What you will do →
The required output is the line containing "1-2 Werktage" followed by each line through the end of the data below, repeated exactly and with nothing added.

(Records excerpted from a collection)
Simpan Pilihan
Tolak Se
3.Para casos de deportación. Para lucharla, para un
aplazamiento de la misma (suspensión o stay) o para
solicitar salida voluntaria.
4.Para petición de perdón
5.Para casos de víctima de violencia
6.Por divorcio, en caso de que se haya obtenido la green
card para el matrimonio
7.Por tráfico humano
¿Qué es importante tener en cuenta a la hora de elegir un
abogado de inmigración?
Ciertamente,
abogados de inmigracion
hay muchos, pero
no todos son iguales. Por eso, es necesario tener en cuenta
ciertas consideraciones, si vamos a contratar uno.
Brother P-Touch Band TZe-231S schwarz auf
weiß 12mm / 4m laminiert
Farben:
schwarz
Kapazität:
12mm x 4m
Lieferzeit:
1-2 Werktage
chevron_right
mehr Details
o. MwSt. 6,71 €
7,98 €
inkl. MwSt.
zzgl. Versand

Answer to this problem →
1-2 Werktage
chevron_right
mehr Details
o. MwSt. 6,71 €
7,98 €
inkl. MwSt.
zzgl. Versand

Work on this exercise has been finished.